### Work required
Write out the lines between the one containing "I grew up sailing" and the one containing "I'll get out on the water with the kite.", inclusive, reproducing them exactly.

Supplied information Block Start

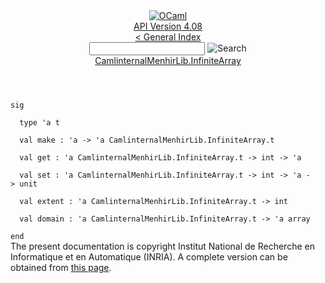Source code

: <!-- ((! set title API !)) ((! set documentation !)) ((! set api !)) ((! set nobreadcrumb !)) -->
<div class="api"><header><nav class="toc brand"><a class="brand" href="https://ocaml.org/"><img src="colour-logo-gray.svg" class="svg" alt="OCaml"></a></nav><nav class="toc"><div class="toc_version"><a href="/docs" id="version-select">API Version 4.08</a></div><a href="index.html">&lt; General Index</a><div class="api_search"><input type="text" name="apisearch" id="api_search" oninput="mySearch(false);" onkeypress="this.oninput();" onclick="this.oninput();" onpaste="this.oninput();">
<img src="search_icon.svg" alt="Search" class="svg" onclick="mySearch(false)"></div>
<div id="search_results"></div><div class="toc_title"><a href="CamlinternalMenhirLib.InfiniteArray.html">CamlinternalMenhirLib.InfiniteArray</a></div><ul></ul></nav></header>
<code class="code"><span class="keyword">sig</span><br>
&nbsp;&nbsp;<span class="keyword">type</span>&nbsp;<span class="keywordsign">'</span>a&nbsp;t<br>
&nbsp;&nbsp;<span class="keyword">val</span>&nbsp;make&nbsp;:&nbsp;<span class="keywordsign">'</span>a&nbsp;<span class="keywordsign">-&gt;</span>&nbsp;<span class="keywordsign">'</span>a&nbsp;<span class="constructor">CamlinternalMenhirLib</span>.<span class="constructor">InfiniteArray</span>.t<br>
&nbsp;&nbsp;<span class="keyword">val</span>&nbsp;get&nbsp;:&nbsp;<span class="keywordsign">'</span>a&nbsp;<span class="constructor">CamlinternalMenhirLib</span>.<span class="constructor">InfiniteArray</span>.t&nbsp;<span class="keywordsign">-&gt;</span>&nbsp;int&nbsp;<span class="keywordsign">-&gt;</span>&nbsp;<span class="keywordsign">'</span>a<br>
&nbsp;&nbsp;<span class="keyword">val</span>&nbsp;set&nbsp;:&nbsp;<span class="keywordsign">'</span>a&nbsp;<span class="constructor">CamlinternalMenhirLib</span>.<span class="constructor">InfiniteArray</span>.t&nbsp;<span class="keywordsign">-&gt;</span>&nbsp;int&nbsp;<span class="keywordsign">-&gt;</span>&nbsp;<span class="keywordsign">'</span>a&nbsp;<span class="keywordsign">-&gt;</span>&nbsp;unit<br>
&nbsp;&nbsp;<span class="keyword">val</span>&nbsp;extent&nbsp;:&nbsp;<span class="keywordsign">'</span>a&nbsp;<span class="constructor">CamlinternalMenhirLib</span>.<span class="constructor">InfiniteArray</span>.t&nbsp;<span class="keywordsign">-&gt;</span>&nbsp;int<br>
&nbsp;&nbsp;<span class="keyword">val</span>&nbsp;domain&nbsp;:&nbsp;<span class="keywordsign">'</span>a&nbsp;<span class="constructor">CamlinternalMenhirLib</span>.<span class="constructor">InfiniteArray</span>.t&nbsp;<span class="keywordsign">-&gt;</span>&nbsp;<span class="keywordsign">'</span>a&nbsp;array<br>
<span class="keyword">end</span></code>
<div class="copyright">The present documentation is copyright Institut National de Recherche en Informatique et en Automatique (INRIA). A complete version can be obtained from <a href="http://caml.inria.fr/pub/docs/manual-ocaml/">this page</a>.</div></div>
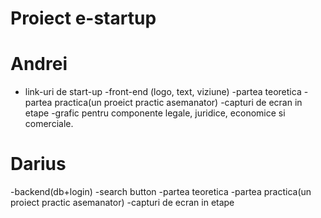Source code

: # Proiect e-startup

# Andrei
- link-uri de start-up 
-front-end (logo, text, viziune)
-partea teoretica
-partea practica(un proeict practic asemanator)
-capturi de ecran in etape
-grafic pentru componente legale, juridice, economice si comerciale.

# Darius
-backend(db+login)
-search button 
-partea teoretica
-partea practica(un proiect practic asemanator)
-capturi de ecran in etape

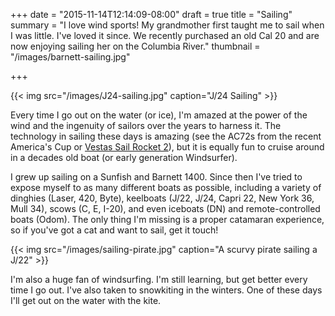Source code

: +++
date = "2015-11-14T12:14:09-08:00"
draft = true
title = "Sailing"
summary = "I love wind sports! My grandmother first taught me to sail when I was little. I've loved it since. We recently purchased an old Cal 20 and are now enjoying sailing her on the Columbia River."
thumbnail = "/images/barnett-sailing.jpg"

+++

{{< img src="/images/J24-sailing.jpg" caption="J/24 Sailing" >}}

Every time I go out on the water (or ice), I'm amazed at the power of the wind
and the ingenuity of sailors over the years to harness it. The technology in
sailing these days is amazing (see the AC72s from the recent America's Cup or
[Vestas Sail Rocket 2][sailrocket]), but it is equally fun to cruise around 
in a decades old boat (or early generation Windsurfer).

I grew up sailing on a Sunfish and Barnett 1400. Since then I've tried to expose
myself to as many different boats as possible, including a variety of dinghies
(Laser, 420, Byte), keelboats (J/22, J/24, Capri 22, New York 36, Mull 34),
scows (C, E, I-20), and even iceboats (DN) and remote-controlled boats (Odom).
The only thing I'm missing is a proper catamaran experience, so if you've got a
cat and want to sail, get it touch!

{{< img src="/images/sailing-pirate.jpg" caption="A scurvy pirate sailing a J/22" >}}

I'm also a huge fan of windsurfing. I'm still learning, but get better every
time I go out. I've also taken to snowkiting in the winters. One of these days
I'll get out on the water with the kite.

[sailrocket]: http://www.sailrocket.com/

Supplied information Block End
Supplied information Block Start

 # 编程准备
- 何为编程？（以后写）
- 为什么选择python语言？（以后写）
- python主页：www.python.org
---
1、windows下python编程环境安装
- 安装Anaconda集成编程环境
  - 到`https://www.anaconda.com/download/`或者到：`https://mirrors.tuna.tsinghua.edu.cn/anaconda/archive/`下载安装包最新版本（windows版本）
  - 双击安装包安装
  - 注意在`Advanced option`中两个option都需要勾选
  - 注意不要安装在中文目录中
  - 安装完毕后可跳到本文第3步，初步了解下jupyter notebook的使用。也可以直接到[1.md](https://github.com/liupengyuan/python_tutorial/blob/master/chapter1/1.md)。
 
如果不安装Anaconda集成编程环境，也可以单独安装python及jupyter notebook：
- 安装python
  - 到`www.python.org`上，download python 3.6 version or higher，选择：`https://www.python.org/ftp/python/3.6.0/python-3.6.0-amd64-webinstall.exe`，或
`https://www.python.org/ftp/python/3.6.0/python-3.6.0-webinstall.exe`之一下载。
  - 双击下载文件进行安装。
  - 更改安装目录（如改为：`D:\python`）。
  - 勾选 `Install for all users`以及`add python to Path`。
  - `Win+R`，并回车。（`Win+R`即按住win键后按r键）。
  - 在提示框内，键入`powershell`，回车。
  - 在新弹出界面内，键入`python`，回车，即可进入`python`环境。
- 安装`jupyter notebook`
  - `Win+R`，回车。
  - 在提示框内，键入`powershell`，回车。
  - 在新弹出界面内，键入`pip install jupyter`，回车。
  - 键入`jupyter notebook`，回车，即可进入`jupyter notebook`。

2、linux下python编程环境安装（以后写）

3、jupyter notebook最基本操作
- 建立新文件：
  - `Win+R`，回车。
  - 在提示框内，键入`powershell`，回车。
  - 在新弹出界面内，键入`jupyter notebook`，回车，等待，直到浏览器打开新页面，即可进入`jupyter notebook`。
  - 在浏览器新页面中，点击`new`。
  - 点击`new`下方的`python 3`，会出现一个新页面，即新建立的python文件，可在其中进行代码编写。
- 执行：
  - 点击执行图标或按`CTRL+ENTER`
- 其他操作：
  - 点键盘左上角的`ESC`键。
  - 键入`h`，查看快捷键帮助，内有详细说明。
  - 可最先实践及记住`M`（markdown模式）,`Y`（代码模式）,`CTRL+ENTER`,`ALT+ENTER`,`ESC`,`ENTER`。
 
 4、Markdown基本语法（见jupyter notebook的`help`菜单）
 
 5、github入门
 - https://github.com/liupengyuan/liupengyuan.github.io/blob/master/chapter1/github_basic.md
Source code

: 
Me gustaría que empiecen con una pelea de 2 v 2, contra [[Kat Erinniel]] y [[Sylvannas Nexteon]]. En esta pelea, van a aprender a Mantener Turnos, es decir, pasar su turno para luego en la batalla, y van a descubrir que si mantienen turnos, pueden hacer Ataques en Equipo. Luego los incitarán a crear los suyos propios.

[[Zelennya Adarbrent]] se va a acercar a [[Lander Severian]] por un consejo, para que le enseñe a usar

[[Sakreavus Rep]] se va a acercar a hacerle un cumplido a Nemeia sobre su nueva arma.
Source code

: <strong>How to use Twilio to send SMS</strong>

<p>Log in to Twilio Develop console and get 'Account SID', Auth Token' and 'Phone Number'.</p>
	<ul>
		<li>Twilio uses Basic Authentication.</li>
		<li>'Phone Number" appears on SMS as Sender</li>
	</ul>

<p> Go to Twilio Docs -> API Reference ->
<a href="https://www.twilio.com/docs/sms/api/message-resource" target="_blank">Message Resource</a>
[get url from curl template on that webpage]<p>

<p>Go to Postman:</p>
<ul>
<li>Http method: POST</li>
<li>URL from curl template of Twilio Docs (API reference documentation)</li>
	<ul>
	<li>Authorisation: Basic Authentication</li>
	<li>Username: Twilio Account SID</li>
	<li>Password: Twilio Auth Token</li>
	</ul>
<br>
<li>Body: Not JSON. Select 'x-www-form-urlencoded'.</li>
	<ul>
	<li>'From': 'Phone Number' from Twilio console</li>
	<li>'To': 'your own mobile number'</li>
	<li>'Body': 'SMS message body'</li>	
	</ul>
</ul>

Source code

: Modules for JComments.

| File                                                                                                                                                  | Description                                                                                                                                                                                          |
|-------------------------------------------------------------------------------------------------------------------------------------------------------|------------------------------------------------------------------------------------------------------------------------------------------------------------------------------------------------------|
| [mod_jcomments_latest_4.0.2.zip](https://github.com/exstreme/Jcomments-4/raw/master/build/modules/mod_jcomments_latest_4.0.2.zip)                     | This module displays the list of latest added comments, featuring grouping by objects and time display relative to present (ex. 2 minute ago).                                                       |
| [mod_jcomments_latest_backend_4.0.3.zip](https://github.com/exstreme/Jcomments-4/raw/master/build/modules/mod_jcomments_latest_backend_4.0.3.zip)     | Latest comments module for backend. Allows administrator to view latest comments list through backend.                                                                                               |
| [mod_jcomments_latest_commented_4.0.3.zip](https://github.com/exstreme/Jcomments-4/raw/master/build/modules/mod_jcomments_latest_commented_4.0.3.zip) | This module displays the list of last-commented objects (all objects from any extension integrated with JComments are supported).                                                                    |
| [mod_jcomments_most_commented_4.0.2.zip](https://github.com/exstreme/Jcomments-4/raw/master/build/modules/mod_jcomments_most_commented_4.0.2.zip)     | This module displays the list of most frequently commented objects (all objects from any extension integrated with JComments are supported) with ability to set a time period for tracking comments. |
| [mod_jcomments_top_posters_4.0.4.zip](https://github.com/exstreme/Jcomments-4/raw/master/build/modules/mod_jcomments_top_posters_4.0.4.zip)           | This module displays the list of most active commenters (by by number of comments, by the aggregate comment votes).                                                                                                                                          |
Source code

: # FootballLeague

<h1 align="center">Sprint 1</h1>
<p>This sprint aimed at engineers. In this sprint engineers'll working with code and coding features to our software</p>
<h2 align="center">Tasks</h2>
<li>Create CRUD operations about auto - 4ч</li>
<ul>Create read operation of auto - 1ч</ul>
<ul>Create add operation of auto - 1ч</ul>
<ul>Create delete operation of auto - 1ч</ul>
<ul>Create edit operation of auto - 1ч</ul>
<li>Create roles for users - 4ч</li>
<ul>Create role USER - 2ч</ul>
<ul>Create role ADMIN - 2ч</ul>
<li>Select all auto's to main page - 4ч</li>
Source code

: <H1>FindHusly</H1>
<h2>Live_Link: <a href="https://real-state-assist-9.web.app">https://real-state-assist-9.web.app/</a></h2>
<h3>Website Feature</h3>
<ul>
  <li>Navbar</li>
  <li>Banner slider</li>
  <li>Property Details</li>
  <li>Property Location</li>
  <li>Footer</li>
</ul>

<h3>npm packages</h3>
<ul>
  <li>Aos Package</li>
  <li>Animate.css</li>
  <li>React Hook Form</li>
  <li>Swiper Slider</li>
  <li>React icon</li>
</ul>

Supplied information Block End

### Written solution
I grew up sailing on a Sunfish and Barnett 1400. Since then I've tried to expose
myself to as many different boats as possible, including a variety of dinghies
(Laser, 420, Byte), keelboats (J/22, J/24, Capri 22, New York 36, Mull 34),
scows (C, E, I-20), and even iceboats (DN) and remote-controlled boats (Odom).
The only thing I'm missing is a proper catamaran experience, so if you've got a
cat and want to sail, get it touch!

{{< img src="/images/sailing-pirate.jpg" caption="A scurvy pirate sailing a J/22" >}}

I'm also a huge fan of windsurfing. I'm still learning, but get better every
time I go out. I've also taken to snowkiting in the winters. One of these days
I'll get out on the water with the kite.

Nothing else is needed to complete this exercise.